I want to find the inverse of the following matrix \begin{bmatrix} 1&0&0&0&0&\cdots&0&0&\cdots\\ 0&1&0&0&0&\cdots&0&0&\cdots\\ \binom{2}{0}&0&1&0&0&\cdots&0&0&\cdots\\ \binom{4}{1}&\binom{2}{0}&0&1&0&\cdots&0&0&\cdots\\ \binom{6}{2}&\binom{4}{1}&\binom{2}{0}&0&1&\cdots&0&0&\cdots\\ \vdots&\vdots&\vdots&\vdots&\vdots&\ddots&\vdots&\vdots&\ddots\\ \binom{2(n-1)-2}{(n-1)-2}&\binom{2(n-1)-4}{(n-1)-3}&\binom{2(n-1)-6}{(n-1)-4}&\binom{2(n-1)-8}{(n-1)-5}&\binom{2(n-1)-10}{(n-1)-6}&\cdots&1&0&\cdots\\ \binom{2n-2}{n-2}&\binom{2n-4}{n-3}&\binom{2n-6}{n-4}&\binom{2n-8}{n-5}&\binom{2n-10}{n-6}&\cdots&0&1&\cdots\\ \vdots&\vdots&\vdots&\vdots&\vdots&\ddots&\vdots&\vdots&\ddots& \end{bmatrix} in order to get a different approach to the question How can I find the general term of this recursive sequence?

Answer 1

Did you try to find it for the first terms such that you can justify that for 3x3 matrix or 4x4 matrix ? If you try to do that i thought that you will find same matrix with minus forms of binomial coefficents.

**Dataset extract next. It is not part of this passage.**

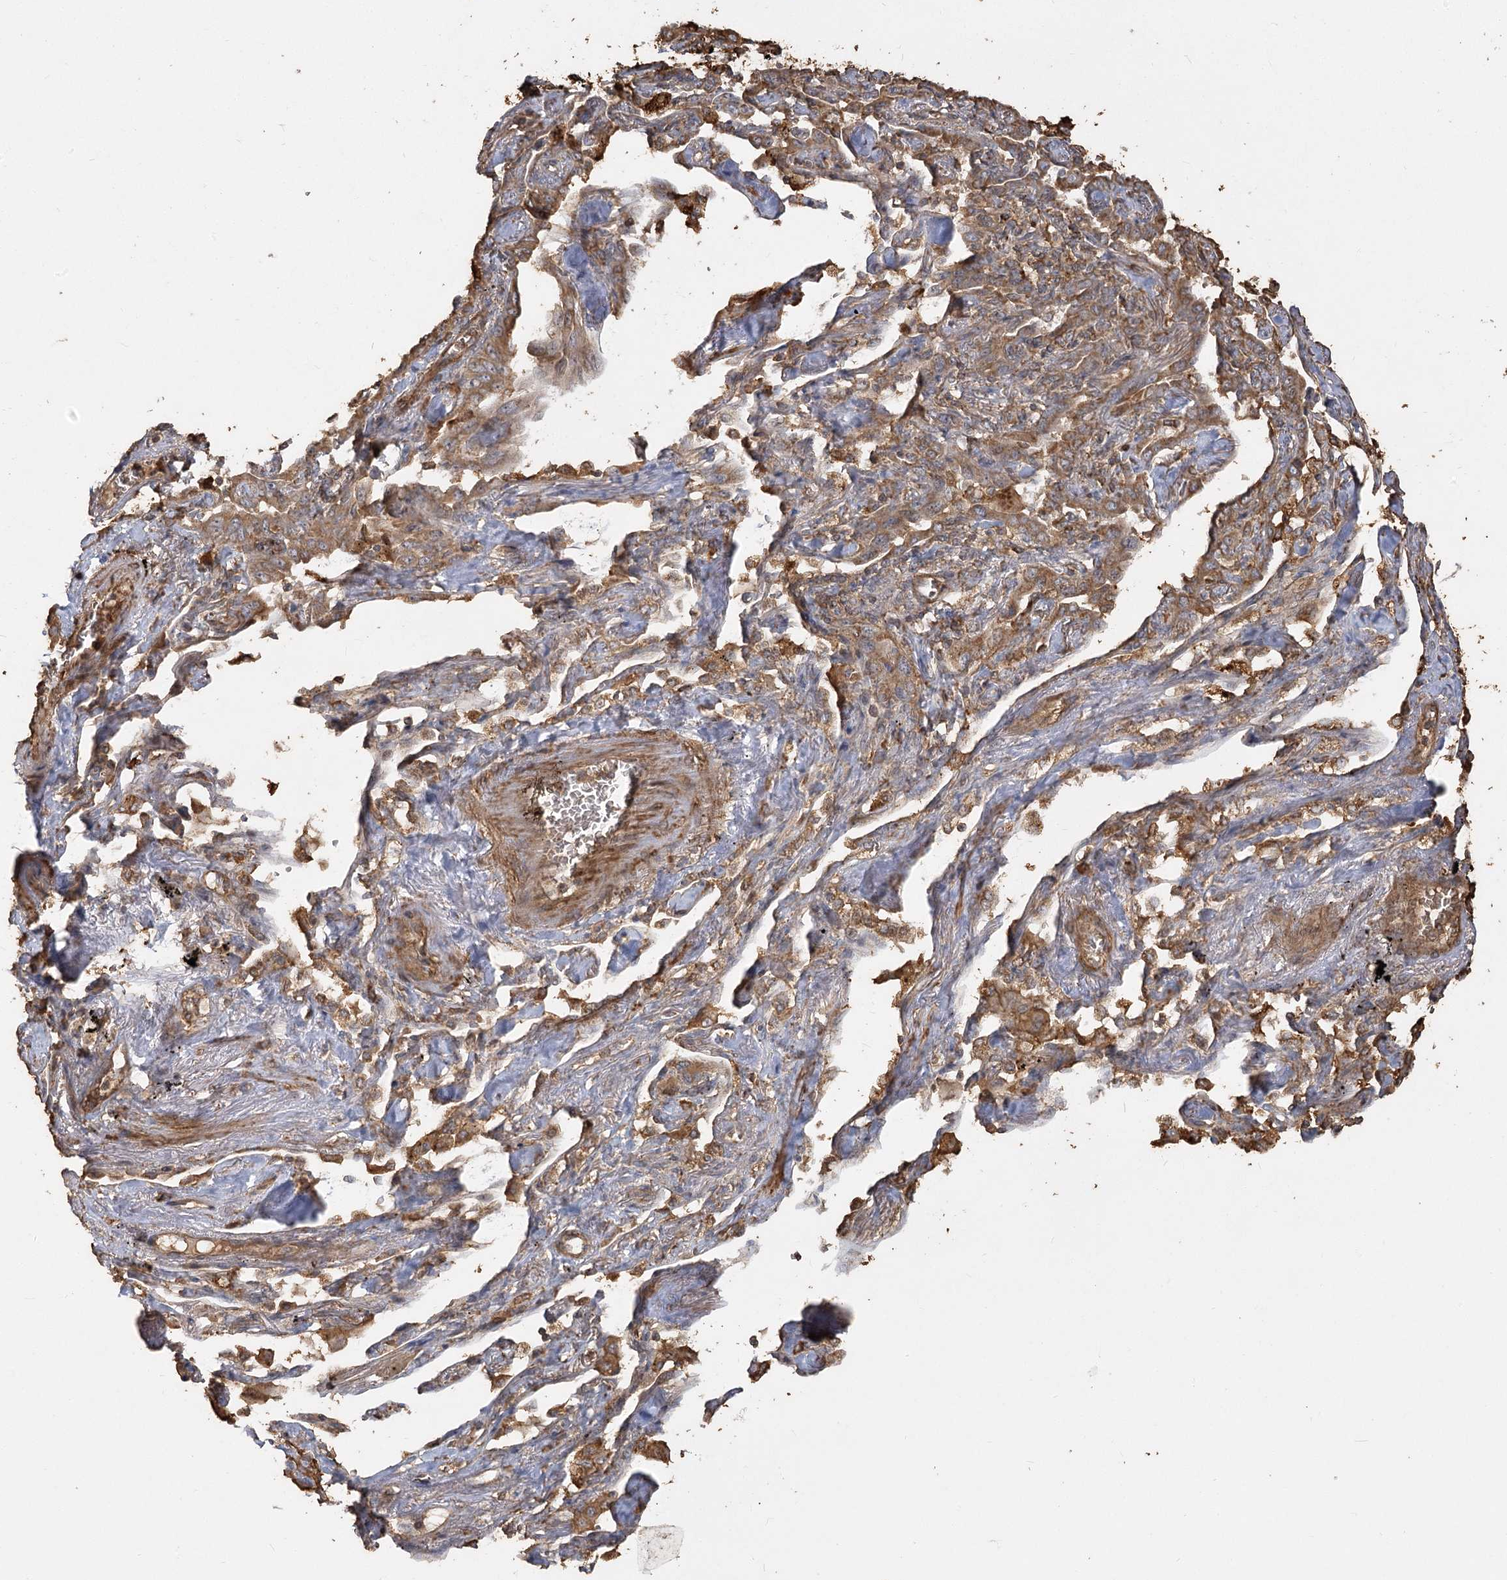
{"staining": {"intensity": "weak", "quantity": ">75%", "location": "cytoplasmic/membranous"}, "tissue": "lung cancer", "cell_type": "Tumor cells", "image_type": "cancer", "snomed": [{"axis": "morphology", "description": "Adenocarcinoma, NOS"}, {"axis": "topography", "description": "Lung"}], "caption": "A brown stain shows weak cytoplasmic/membranous expression of a protein in adenocarcinoma (lung) tumor cells.", "gene": "PIK3C2A", "patient": {"sex": "male", "age": 67}}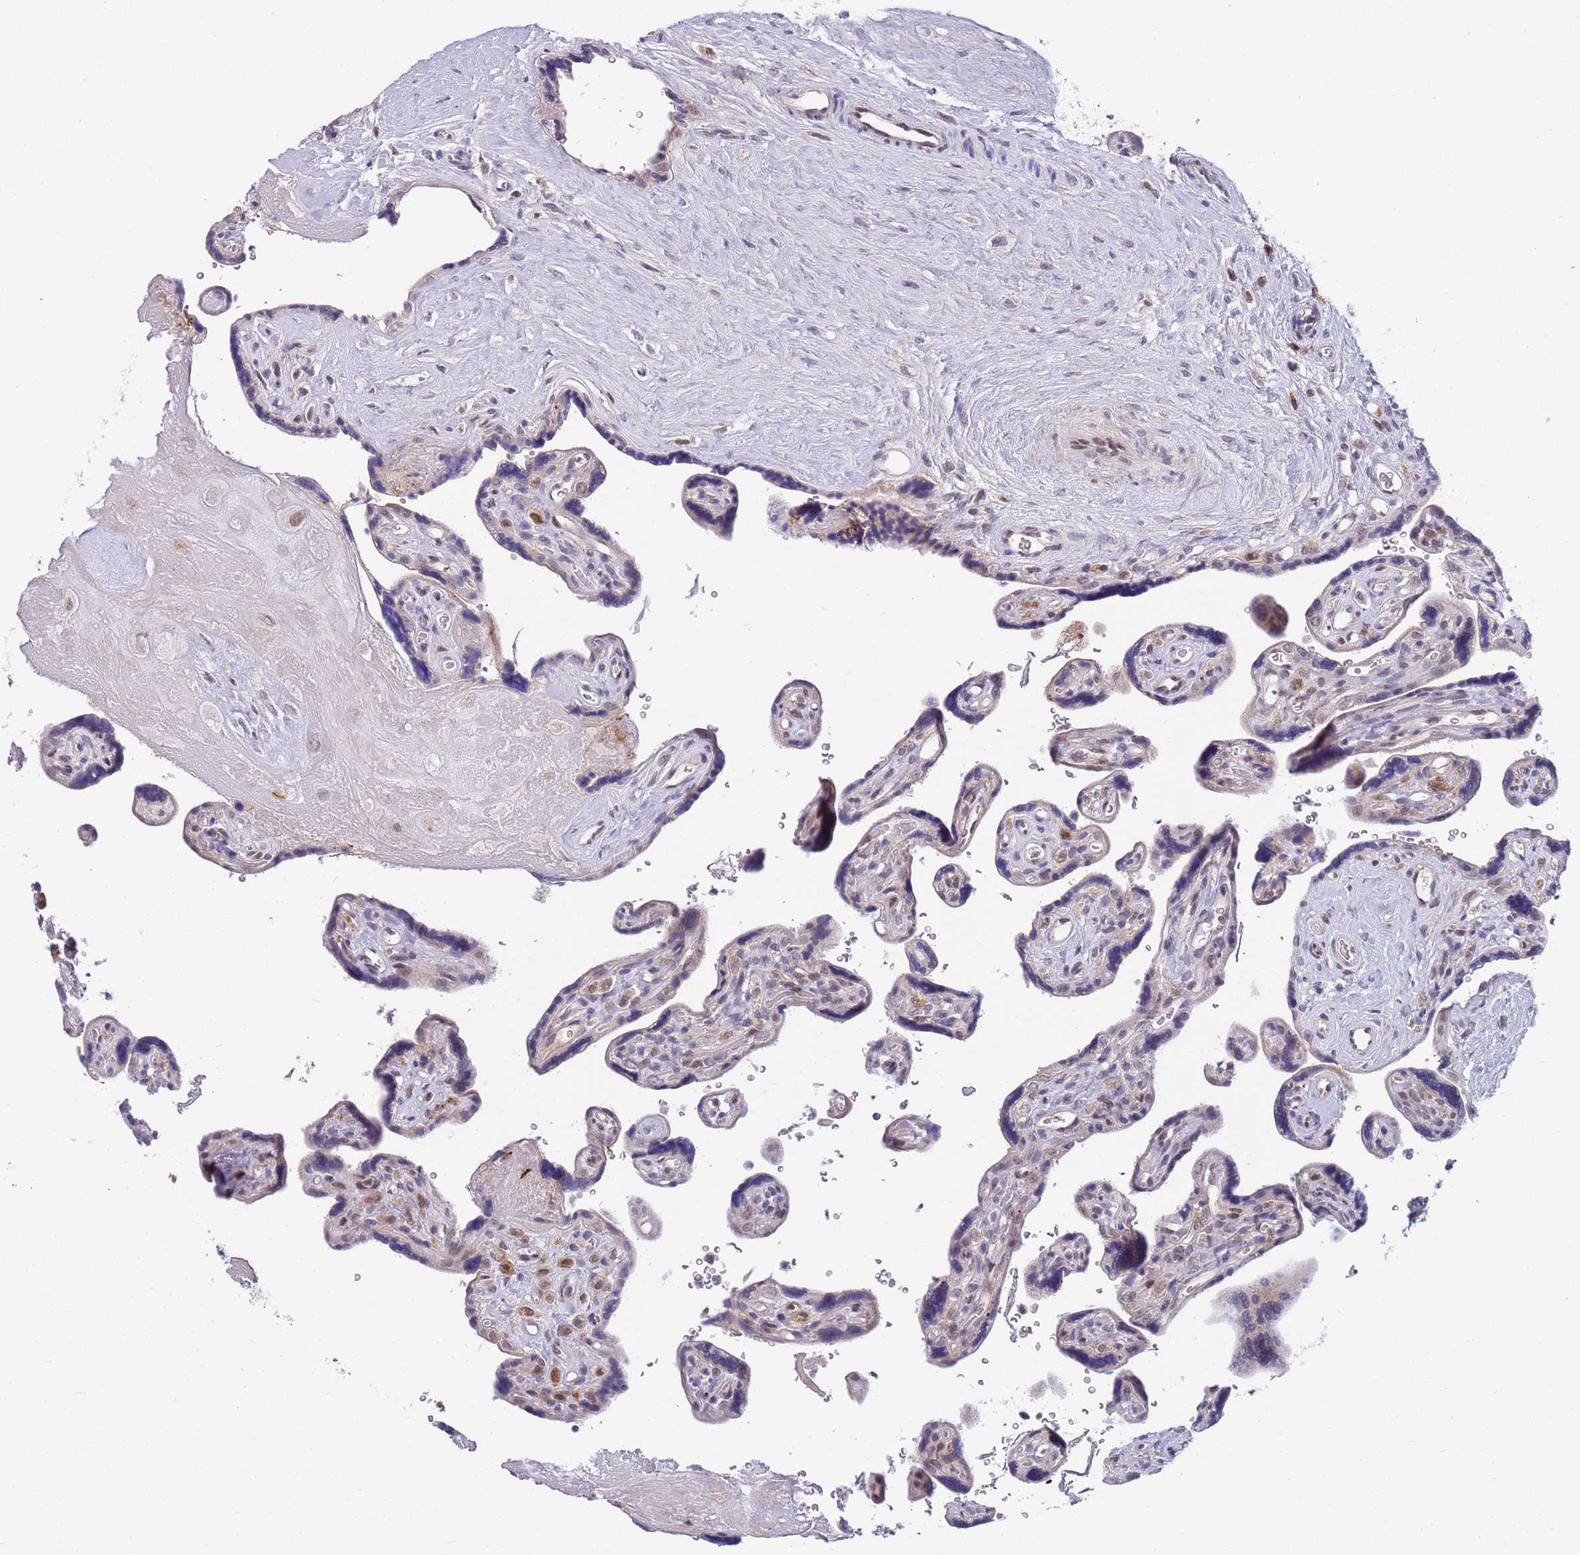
{"staining": {"intensity": "moderate", "quantity": "<25%", "location": "cytoplasmic/membranous,nuclear"}, "tissue": "placenta", "cell_type": "Decidual cells", "image_type": "normal", "snomed": [{"axis": "morphology", "description": "Normal tissue, NOS"}, {"axis": "topography", "description": "Placenta"}], "caption": "Placenta stained with a protein marker demonstrates moderate staining in decidual cells.", "gene": "NLRP6", "patient": {"sex": "female", "age": 39}}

If you reduce it to augmented matrix [A/I], then row reduced echelon form of A will be inverse of A such that [I/A^-1].

Answer 2

Hmm, I'm not sure where your problem is.

Let's consider $L$ as the empty-matrix with all entries in the first principal subdiagonal set to $1$.

Then your matrix $M$ can be written as evaluation of the power series $$ f(x)= x^0 + 0 \cdot x + \sum_{k=2}^\infty \binom{2k-2}{k-2}x^k \tag {1.1}$$ writing $$ M= f(L) \tag {1.2} $$ The reciprocal of $f(x)$ can be found by $$g(x)={1\over f(x)}= 1- (1 x^2+4 x^3 + 14 x^4 + 48 x^5 + 165 x^6 + 572 x^7 + ... +c_k x^k + ...) \tag {2.1} $$ By this the inverse of $M$ should be definable by $g(x)$ leading to $$ M^{-1}= g(L) = L^0 - (1 L^2 + 4 L^3 + 14 L^4 + 48 L^5 + 165 L^6 + 572 L^7 + ... +c_k L^k + ...) \tag {2.2} $$

and I think the coefficients $c_k$ have been discussed already in your earlier question.